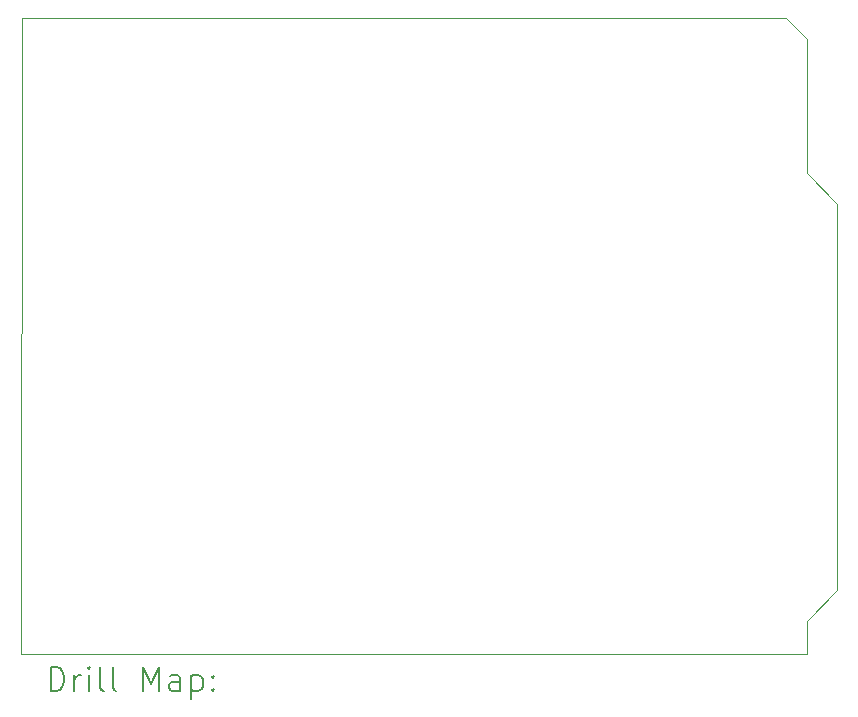
<source format=gbr>
%TF.GenerationSoftware,KiCad,Pcbnew,6.0.9-8da3e8f707~116~ubuntu20.04.1*%
%TF.CreationDate,2022-11-14T11:54:21+01:00*%
%TF.ProjectId,shield_b,73686965-6c64-45f6-922e-6b696361645f,1.2*%
%TF.SameCoordinates,Original*%
%TF.FileFunction,Drillmap*%
%TF.FilePolarity,Positive*%
%FSLAX45Y45*%
G04 Gerber Fmt 4.5, Leading zero omitted, Abs format (unit mm)*
G04 Created by KiCad (PCBNEW 6.0.9-8da3e8f707~116~ubuntu20.04.1) date 2022-11-14 11:54:21*
%MOMM*%
%LPD*%
G01*
G04 APERTURE LIST*
%ADD10C,0.100000*%
%ADD11C,0.200000*%
G04 APERTURE END LIST*
D10*
X13675000Y-9300000D02*
X13675000Y-9580000D01*
X13930000Y-9045000D02*
X13675000Y-9300000D01*
X13675000Y-5515000D02*
X13930000Y-5770000D01*
X7025000Y-4195000D02*
X13495000Y-4195000D01*
X13675000Y-4375000D02*
X13675000Y-5515000D01*
X13495000Y-4195000D02*
X13675000Y-4375000D01*
X7020000Y-9580000D02*
X7025000Y-4195000D01*
X13675000Y-9580000D02*
X7020000Y-9580000D01*
X13930000Y-5770000D02*
X13930000Y-9045000D01*
D11*
X7272619Y-9895476D02*
X7272619Y-9695476D01*
X7320238Y-9695476D01*
X7348809Y-9705000D01*
X7367857Y-9724048D01*
X7377381Y-9743095D01*
X7386905Y-9781190D01*
X7386905Y-9809762D01*
X7377381Y-9847857D01*
X7367857Y-9866905D01*
X7348809Y-9885952D01*
X7320238Y-9895476D01*
X7272619Y-9895476D01*
X7472619Y-9895476D02*
X7472619Y-9762143D01*
X7472619Y-9800238D02*
X7482143Y-9781190D01*
X7491667Y-9771667D01*
X7510714Y-9762143D01*
X7529762Y-9762143D01*
X7596428Y-9895476D02*
X7596428Y-9762143D01*
X7596428Y-9695476D02*
X7586905Y-9705000D01*
X7596428Y-9714524D01*
X7605952Y-9705000D01*
X7596428Y-9695476D01*
X7596428Y-9714524D01*
X7720238Y-9895476D02*
X7701190Y-9885952D01*
X7691667Y-9866905D01*
X7691667Y-9695476D01*
X7825000Y-9895476D02*
X7805952Y-9885952D01*
X7796428Y-9866905D01*
X7796428Y-9695476D01*
X8053571Y-9895476D02*
X8053571Y-9695476D01*
X8120238Y-9838333D01*
X8186905Y-9695476D01*
X8186905Y-9895476D01*
X8367857Y-9895476D02*
X8367857Y-9790714D01*
X8358333Y-9771667D01*
X8339286Y-9762143D01*
X8301190Y-9762143D01*
X8282143Y-9771667D01*
X8367857Y-9885952D02*
X8348809Y-9895476D01*
X8301190Y-9895476D01*
X8282143Y-9885952D01*
X8272619Y-9866905D01*
X8272619Y-9847857D01*
X8282143Y-9828810D01*
X8301190Y-9819286D01*
X8348809Y-9819286D01*
X8367857Y-9809762D01*
X8463095Y-9762143D02*
X8463095Y-9962143D01*
X8463095Y-9771667D02*
X8482143Y-9762143D01*
X8520238Y-9762143D01*
X8539286Y-9771667D01*
X8548810Y-9781190D01*
X8558333Y-9800238D01*
X8558333Y-9857381D01*
X8548810Y-9876429D01*
X8539286Y-9885952D01*
X8520238Y-9895476D01*
X8482143Y-9895476D01*
X8463095Y-9885952D01*
X8644048Y-9876429D02*
X8653571Y-9885952D01*
X8644048Y-9895476D01*
X8634524Y-9885952D01*
X8644048Y-9876429D01*
X8644048Y-9895476D01*
X8644048Y-9771667D02*
X8653571Y-9781190D01*
X8644048Y-9790714D01*
X8634524Y-9781190D01*
X8644048Y-9771667D01*
X8644048Y-9790714D01*
M02*

</source>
************
• **WORK TO BE COMPLETED**:
Copy out every line of the material above that contains the string "LIST".

• **OUTPUT OF THE TASK**:
G04 APERTURE LIST*
G04 APERTURE END LIST*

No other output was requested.